----- Data for this exercise -----

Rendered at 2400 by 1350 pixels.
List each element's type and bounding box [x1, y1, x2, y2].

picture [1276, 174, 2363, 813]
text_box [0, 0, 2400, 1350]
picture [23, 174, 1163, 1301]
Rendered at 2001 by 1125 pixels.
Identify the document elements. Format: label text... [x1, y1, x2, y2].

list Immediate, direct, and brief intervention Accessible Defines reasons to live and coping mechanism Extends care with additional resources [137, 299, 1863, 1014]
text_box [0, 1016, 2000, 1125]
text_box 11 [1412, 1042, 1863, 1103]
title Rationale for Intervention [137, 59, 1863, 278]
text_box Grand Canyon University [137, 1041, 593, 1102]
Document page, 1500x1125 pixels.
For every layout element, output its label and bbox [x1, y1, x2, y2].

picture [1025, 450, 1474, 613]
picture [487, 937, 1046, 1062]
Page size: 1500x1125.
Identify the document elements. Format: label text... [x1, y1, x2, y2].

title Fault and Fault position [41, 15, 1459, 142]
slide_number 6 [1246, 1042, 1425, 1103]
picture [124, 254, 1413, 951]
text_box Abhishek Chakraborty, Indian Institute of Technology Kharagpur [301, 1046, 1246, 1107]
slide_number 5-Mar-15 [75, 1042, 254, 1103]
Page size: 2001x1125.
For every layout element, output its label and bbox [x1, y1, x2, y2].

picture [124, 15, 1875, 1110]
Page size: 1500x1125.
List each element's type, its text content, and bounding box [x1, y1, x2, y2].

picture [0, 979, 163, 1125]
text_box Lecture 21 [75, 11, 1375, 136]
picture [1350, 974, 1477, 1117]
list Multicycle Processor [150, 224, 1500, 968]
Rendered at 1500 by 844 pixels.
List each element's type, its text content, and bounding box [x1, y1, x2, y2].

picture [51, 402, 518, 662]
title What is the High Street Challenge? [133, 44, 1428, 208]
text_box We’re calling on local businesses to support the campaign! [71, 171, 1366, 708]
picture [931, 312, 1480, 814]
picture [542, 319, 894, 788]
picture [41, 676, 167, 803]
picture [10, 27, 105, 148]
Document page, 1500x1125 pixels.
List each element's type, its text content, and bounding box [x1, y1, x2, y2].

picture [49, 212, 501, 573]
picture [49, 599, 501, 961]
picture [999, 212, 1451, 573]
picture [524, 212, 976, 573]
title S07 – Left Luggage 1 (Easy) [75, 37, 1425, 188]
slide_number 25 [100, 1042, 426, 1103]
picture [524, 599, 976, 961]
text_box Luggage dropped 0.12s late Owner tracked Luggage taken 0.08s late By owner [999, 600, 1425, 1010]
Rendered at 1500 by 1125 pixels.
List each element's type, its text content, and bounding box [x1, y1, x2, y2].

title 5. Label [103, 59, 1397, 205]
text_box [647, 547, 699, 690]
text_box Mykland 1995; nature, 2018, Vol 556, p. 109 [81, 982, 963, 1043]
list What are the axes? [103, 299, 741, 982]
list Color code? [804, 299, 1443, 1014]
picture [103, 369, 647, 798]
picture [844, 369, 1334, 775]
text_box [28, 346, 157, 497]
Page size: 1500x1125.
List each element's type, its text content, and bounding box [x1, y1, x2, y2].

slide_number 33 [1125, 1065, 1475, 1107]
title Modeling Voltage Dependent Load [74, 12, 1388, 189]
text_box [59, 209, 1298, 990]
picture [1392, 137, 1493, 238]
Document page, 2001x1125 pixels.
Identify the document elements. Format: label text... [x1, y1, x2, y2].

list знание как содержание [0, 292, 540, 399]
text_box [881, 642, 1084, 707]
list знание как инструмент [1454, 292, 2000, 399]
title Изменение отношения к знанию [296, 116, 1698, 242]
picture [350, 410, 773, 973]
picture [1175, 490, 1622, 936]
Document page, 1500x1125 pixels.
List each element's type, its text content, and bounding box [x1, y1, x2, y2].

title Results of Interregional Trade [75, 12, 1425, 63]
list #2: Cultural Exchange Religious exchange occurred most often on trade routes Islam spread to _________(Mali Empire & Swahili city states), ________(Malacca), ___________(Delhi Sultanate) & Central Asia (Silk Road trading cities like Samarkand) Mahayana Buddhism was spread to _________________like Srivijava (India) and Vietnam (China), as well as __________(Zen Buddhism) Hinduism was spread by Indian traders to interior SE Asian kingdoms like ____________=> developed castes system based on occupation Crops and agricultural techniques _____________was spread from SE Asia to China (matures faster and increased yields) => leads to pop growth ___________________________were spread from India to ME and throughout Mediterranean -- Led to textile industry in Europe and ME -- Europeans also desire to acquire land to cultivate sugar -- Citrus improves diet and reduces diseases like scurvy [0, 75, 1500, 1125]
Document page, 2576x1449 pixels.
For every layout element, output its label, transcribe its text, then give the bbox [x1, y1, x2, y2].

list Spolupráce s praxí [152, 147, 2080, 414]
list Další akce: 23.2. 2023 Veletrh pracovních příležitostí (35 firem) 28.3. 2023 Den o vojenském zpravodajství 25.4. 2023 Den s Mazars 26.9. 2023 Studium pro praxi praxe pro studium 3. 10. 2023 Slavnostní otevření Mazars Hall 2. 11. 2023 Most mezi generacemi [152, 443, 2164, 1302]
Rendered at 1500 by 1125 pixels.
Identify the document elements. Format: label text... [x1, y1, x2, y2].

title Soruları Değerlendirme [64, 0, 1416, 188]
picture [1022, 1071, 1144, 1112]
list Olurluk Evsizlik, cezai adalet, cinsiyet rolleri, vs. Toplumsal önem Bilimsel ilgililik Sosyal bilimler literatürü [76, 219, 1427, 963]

-----

What you will do: Until the last line is reached, keep transcribing the data exactly.

Solution to this problem:
Rendered at 2400 by 1350 pixels.
List each element's type and bounding box [x1, y1, x2, y2].

picture [1276, 174, 2363, 813]
text_box [0, 0, 2400, 1350]
picture [23, 174, 1163, 1301]
Rendered at 2001 by 1125 pixels.
Identify the document elements. Format: label text... [x1, y1, x2, y2].

list Immediate, direct, and brief intervention Accessible Defines reasons to live and coping mechanism Extends care with additional resources [137, 299, 1863, 1014]
text_box [0, 1016, 2000, 1125]
text_box 11 [1412, 1042, 1863, 1103]
title Rationale for Intervention [137, 59, 1863, 278]
text_box Grand Canyon University [137, 1041, 593, 1102]
Document page, 1500x1125 pixels.
For every layout element, output its label and bbox [x1, y1, x2, y2].

picture [1025, 450, 1474, 613]
picture [487, 937, 1046, 1062]
Page size: 1500x1125.
Identify the document elements. Format: label text... [x1, y1, x2, y2].

title Fault and Fault position [41, 15, 1459, 142]
slide_number 6 [1246, 1042, 1425, 1103]
picture [124, 254, 1413, 951]
text_box Abhishek Chakraborty, Indian Institute of Technology Kharagpur [301, 1046, 1246, 1107]
slide_number 5-Mar-15 [75, 1042, 254, 1103]
Page size: 2001x1125.
For every layout element, output its label and bbox [x1, y1, x2, y2].

picture [124, 15, 1875, 1110]
Page size: 1500x1125.
List each element's type, its text content, and bounding box [x1, y1, x2, y2].

picture [0, 979, 163, 1125]
text_box Lecture 21 [75, 11, 1375, 136]
picture [1350, 974, 1477, 1117]
list Multicycle Processor [150, 224, 1500, 968]
Rendered at 1500 by 844 pixels.
List each element's type, its text content, and bounding box [x1, y1, x2, y2].

picture [51, 402, 518, 662]
title What is the High Street Challenge? [133, 44, 1428, 208]
text_box We’re calling on local businesses to support the campaign! [71, 171, 1366, 708]
picture [931, 312, 1480, 814]
picture [542, 319, 894, 788]
picture [41, 676, 167, 803]
picture [10, 27, 105, 148]
Document page, 1500x1125 pixels.
List each element's type, its text content, and bounding box [x1, y1, x2, y2].

picture [49, 212, 501, 573]
picture [49, 599, 501, 961]
picture [999, 212, 1451, 573]
picture [524, 212, 976, 573]
title S07 – Left Luggage 1 (Easy) [75, 37, 1425, 188]
slide_number 25 [100, 1042, 426, 1103]
picture [524, 599, 976, 961]
text_box Luggage dropped 0.12s late Owner tracked Luggage taken 0.08s late By owner [999, 600, 1425, 1010]
Rendered at 1500 by 1125 pixels.
List each element's type, its text content, and bounding box [x1, y1, x2, y2].

title 5. Label [103, 59, 1397, 205]
text_box [647, 547, 699, 690]
text_box Mykland 1995; nature, 2018, Vol 556, p. 109 [81, 982, 963, 1043]
list What are the axes? [103, 299, 741, 982]
list Color code? [804, 299, 1443, 1014]
picture [103, 369, 647, 798]
picture [844, 369, 1334, 775]
text_box [28, 346, 157, 497]
Page size: 1500x1125.
List each element's type, its text content, and bounding box [x1, y1, x2, y2].

slide_number 33 [1125, 1065, 1475, 1107]
title Modeling Voltage Dependent Load [74, 12, 1388, 189]
text_box [59, 209, 1298, 990]
picture [1392, 137, 1493, 238]
Document page, 2001x1125 pixels.
Identify the document elements. Format: label text... [x1, y1, x2, y2].

list знание как содержание [0, 292, 540, 399]
text_box [881, 642, 1084, 707]
list знание как инструмент [1454, 292, 2000, 399]
title Изменение отношения к знанию [296, 116, 1698, 242]
picture [350, 410, 773, 973]
picture [1175, 490, 1622, 936]
Document page, 1500x1125 pixels.
List each element's type, its text content, and bounding box [x1, y1, x2, y2].

title Results of Interregional Trade [75, 12, 1425, 63]
list #2: Cultural Exchange Religious exchange occurred most often on trade routes Islam spread to _________(Mali Empire & Swahili city states), ________(Malacca), ___________(Delhi Sultanate) & Central Asia (Silk Road trading cities like Samarkand) Mahayana Buddhism was spread to _________________like Srivijava (India) and Vietnam (China), as well as __________(Zen Buddhism) Hinduism was spread by Indian traders to interior SE Asian kingdoms like ____________=> developed castes system based on occupation Crops and agricultural techniques _____________was spread from SE Asia to China (matures faster and increased yields) => leads to pop growth ___________________________were spread from India to ME and throughout Mediterranean -- Led to textile industry in Europe and ME -- Europeans also desire to acquire land to cultivate sugar -- Citrus improves diet and reduces diseases like scurvy [0, 75, 1500, 1125]
Document page, 2576x1449 pixels.
For every layout element, output its label, transcribe its text, then give the bbox [x1, y1, x2, y2].

list Spolupráce s praxí [152, 147, 2080, 414]
list Další akce: 23.2. 2023 Veletrh pracovních příležitostí (35 firem) 28.3. 2023 Den o vojenském zpravodajství 25.4. 2023 Den s Mazars 26.9. 2023 Studium pro praxi praxe pro studium 3. 10. 2023 Slavnostní otevření Mazars Hall 2. 11. 2023 Most mezi generacemi [152, 443, 2164, 1302]
Rendered at 1500 by 1125 pixels.
Identify the document elements. Format: label text... [x1, y1, x2, y2].

title Soruları Değerlendirme [64, 0, 1416, 188]
picture [1022, 1071, 1144, 1112]
list Olurluk Evsizlik, cezai adalet, cinsiyet rolleri, vs. Toplumsal önem Bilimsel ilgililik Sosyal bilimler literatürü [76, 219, 1427, 963]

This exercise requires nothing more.